The injection of autologous blood into tendons has been evaluated in studies assessing the in vitro12
and in vivo10,11
effects on tendons. Taylor and co‐workers assessed the effects of autologous blood injection on the strength of rabbit patellar tendons and found a significant increase in injected tendon strength when compared with the contralateral normal side.12
Connell and co‐workers reported clinical and sonographic improvement in patients treated with autologous blood injections for lateral epicondylitis.10
In our study, the patellar tendon underwent barbotage or “dry needling” before autologous blood injection in all cases included in the study. This technique involves the repeated lancing of the area of abnormal tendon. It is done to stimulate an inflammatory response within the tendon. There is focal disruption of the collagen fibres within the area of tendinosis, so the process of dry needling is done to incite internal haemorrhage. It is then hypothesised that the inflammatory response induces the formation of granulation tissue which strengthens the tendon.11
Although our study design does not allow comment on the mechanism of action of this technique, several workers have postulated possible biological mechanisms that may contribute. Anitua and co‐workers investigated the effects of platelet‐rich clots on human tendon cells in culture. They found that autologous preparations rich in growth factors induce cell proliferation and promote synthesis of angiogenic factors during the healing process.25
Furthermore, it has been hypothesized that basic fibroblast growth factor and transforming growth factor β may act as humoral mediators in the induction of the healing cascade.26
We believe that it is essential that this procedure should be done under ultrasound guidance. Fredberg and co‐workers found that the clinical suspicion of tendonitis could be confirmed by ultrasound evaluation in only one third of cases.6
Ultrasound therefore allows confirmation of the diagnosis and provides an imaging baseline under which the response can be assessed. It allows the area of tendon abnormality to be located precisely and interstitial tears to be identified and targeted for blood injection.
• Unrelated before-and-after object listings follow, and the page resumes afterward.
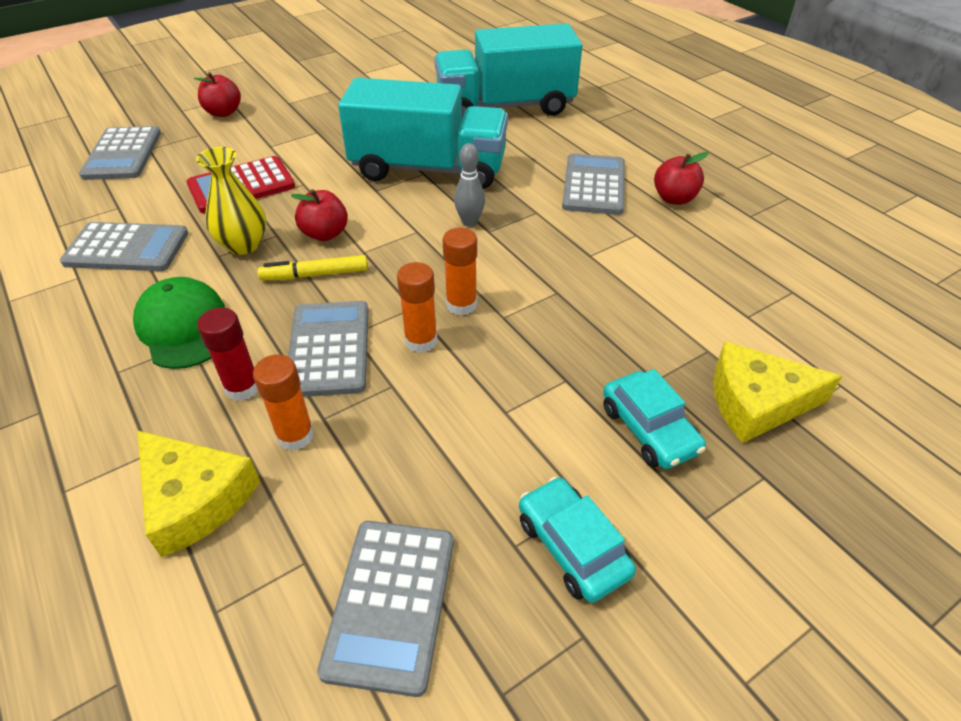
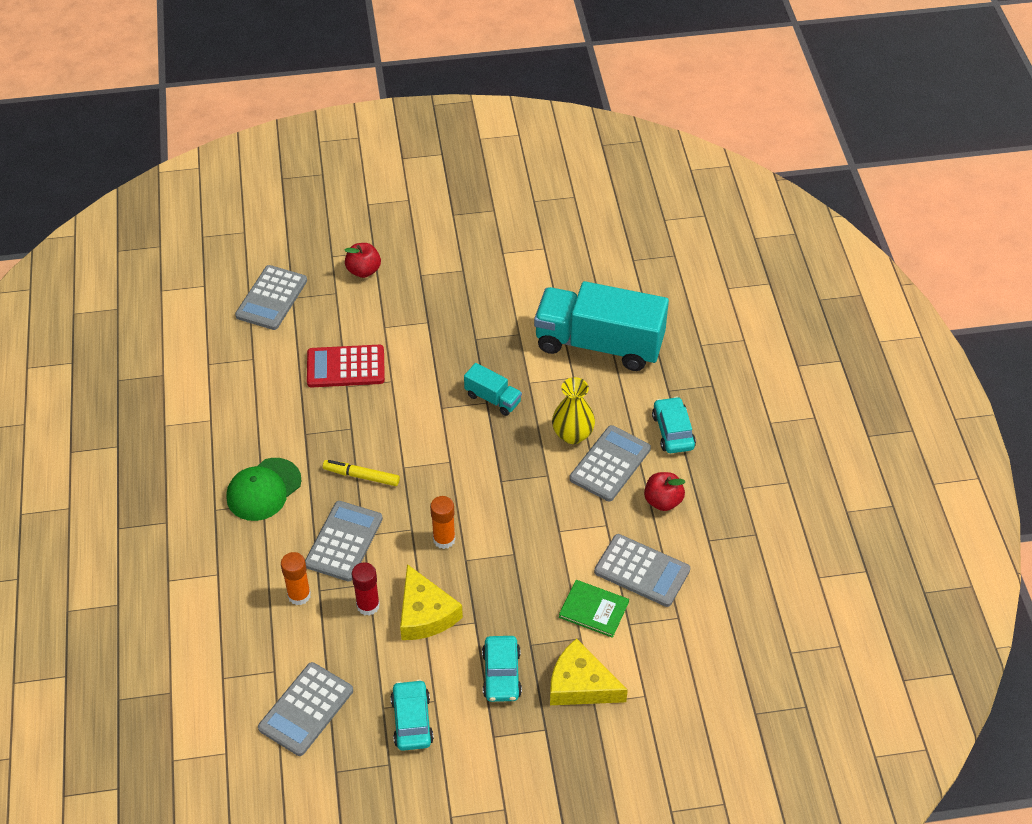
camera: 25 degrees right, 5 degrees up
grey calculator [60,222,188,271] -> grey calculator moved to [594,534,690,607]
green cap [133,277,225,369] -> green cap turned 135 degrees counterclockwise [226,458,302,521]
yellow cheese [137,430,260,557] -> yellow cheese moved to [400,564,463,640]
yellow vase [196,147,267,255] -> yellow vase moved to [552,377,595,444]
red glue stick [197,307,258,401] -> red glue stick moved to [352,562,380,616]
red apple [291,189,348,241] -> none
turquoise truck [338,78,508,189] -> turquoise truck [464,363,522,416], size x0.44
orange glue stick [397,262,437,353] -> none
grey bowling pin [454,143,485,227] -> none
none -> green book [559,580,629,638]
none -> turquoise car [652,397,696,453]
Frequently, the abnormality can be quite focal and the injectate can be seen permeating the clefts within the tendon substance. In addition, physiotherapy plays a vital role in the ongoing treatment of patients following a period of rest and the series of injections. We used a standardised protocol based on the findings of Purdam et al
Loading of the patellar tendon was achieved by decline eccentric dips, with incrementally increasing load over three to six months, until the subject had returned to sport. All subjects also received quadriceps, hamstring, and calf stretches. The programme was home based, with regular physiotherapy clinic visits to guide the subject's progression.
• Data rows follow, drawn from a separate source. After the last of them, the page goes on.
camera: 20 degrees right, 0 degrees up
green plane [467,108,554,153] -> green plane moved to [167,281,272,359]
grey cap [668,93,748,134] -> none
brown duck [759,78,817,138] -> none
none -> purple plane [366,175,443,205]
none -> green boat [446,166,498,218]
There are various limitations to our study. We are, in essence, evaluating two therapies simultaneously. Autologous blood injection and dry needling is combined with physiotherapy as part of our treatment protocol. We therefore do not know the relative importance of the autologous blood injection and the dry needling in the therapeutic outcome of the group studied. Previous workers have identified good results with painful eccentric quadriceps training, with significant improvement in clinical outcome.4
However, most of our patients had undergone a course of physiotherapy, and the tendinosis had proved refractory to this initial treatment. Second, although the VISA score provides an objective measure of clinical outcome in patients treated with this technique, we do not have any other objective measurement of tendon healing. The ultrasound findings are descriptive and rather subjective. It would be difficult to justify biopsy of the tendon to provide histological evidence of tendon healing. With this in mind, ultrasound was chosen as the method to monitor the “healing response” and to observe the sonographic appearances of tendons treated by this new technique. Further research is required with a randomised controlled trial of autologous blood injection/physiotherapy versus physiotherapy alone.